Mengatur Parpol Dalam UU Pemilu

Manadosiana.net – Putusan Mahkamah Konstitusi No 55/PUU-XVII/2019 berpotensi menjadi pintu masuk terintegrasinya UU Pilkada dalam UU Pemilu yang akan di revisi DPR RI tahun ini. Bagi MK, pemilihan serentak Presiden/wakil Presiden dan Pileg bukan satunya konstitusional. MK pun menawarkan sejumlah varian pemilihan yang juga konstitusional.

Jika akhirnya kedua UU itu terintegrasi, maka UU pemilu akan mencakup pemilihan Presiden/Wakil Presiden, Pemilihan Legislatif, dan Pemilihan Kepala Daerah. Meski akan diatur dalam satu UU, namun perlu diatur soal pemisahan keserentakan. Wacana yang paling rasional adalah pemisahan pemilu nasional untuk memilih Presiden/Wakil Presiden, DPR RI, DPD RI dan pemilu lokal untuk memilih Kepala Daerah dan DPRD. Selain mengatur tahapan, UU Pemilu juga mencakup pengaturan soal kriteria. Seperti kriteria penyelenggara, kriteria calon, dan kriteria pemilih.

## [Tujuan Latihan]
Tuliskan ulang seluruh teks tentang UU Pemilu di atas tanpa mengubah satu kata atau tanda baca pun.

## [Bahan yang Disediakan]
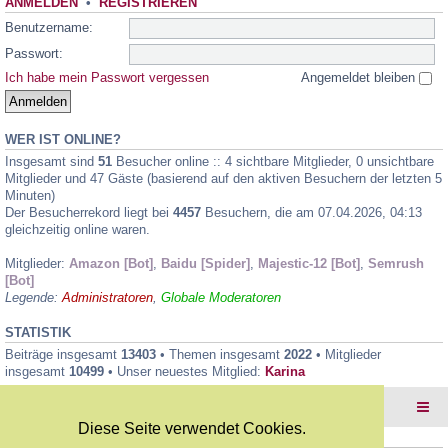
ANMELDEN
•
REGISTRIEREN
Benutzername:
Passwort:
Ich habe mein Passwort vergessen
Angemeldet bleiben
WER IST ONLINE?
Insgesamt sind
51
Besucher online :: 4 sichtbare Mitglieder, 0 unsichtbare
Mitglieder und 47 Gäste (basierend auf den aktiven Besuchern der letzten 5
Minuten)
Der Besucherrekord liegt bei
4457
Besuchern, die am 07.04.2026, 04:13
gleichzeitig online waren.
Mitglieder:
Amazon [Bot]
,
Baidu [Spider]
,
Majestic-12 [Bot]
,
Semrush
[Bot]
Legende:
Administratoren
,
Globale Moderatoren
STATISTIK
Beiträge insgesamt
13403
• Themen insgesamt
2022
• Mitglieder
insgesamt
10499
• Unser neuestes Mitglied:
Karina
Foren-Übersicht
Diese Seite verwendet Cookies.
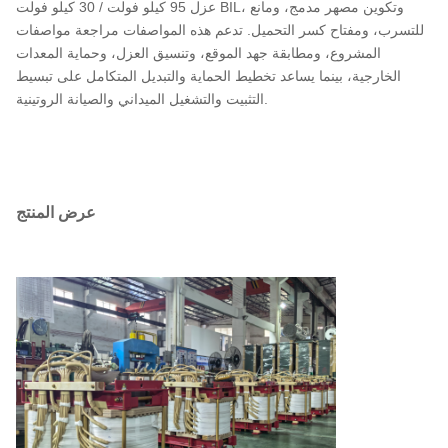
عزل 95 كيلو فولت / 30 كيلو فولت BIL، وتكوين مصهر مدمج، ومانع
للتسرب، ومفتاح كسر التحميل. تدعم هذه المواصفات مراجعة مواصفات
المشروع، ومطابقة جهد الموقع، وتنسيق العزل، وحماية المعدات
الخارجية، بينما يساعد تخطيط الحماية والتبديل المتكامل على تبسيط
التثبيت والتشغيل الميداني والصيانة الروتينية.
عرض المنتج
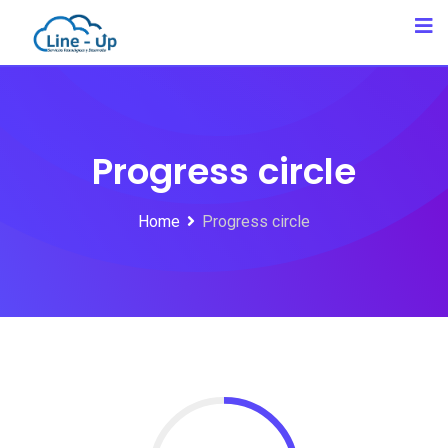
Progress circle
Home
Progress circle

---

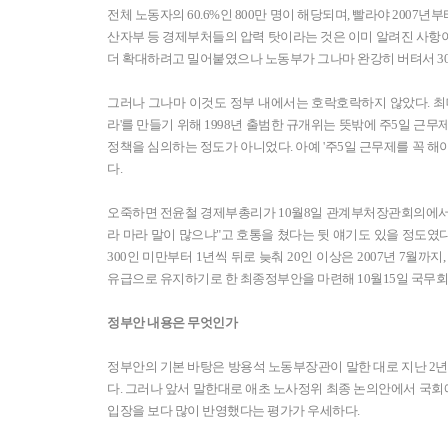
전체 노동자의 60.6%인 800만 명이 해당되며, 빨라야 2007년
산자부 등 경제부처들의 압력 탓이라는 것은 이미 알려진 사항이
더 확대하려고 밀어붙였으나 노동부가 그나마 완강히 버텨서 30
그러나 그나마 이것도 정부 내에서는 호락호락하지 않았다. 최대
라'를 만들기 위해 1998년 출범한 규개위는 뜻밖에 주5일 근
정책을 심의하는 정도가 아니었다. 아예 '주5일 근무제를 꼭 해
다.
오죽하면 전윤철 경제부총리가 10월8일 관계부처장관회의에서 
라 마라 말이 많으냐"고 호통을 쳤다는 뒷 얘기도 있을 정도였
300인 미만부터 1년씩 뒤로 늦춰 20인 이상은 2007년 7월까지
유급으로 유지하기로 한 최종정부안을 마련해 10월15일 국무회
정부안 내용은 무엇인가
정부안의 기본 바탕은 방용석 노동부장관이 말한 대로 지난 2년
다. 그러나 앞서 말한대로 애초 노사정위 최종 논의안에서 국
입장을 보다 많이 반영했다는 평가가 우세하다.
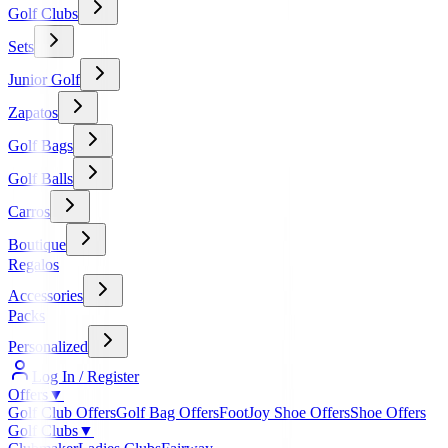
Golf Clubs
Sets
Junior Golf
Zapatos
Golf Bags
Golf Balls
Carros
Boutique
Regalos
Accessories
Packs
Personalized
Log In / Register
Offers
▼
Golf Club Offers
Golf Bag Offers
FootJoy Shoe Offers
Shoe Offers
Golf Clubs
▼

* * *

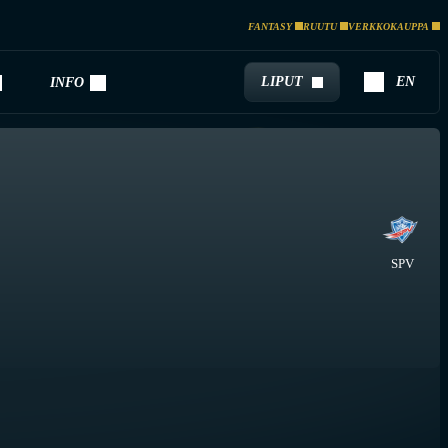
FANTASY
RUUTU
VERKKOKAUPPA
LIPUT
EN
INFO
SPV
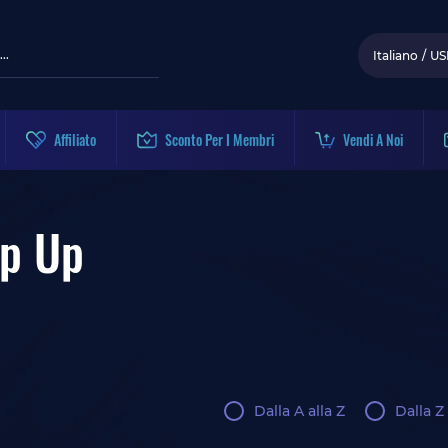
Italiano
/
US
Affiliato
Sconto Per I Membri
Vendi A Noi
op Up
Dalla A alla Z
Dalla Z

## [Jawaban Tugas]
Mengatur Parpol Dalam UU Pemilu

Manadosiana.net – Putusan Mahkamah Konstitusi No 55/PUU-XVII/2019 berpotensi menjadi pintu masuk terintegrasinya UU Pilkada dalam UU Pemilu yang akan di revisi DPR RI tahun ini. Bagi MK, pemilihan serentak Presiden/wakil Presiden dan Pileg bukan satunya konstitusional. MK pun menawarkan sejumlah varian pemilihan yang juga konstitusional.

Jika akhirnya kedua UU itu terintegrasi, maka UU pemilu akan mencakup pemilihan Presiden/Wakil Presiden, Pemilihan Legislatif, dan Pemilihan Kepala Daerah. Meski akan diatur dalam satu UU, namun perlu diatur soal pemisahan keserentakan. Wacana yang paling rasional adalah pemisahan pemilu nasional untuk memilih Presiden/Wakil Presiden, DPR RI, DPD RI dan pemilu lokal untuk memilih Kepala Daerah dan DPRD. Selain mengatur tahapan, UU Pemilu juga mencakup pengaturan soal kriteria. Seperti kriteria penyelenggara, kriteria calon, dan kriteria pemilih.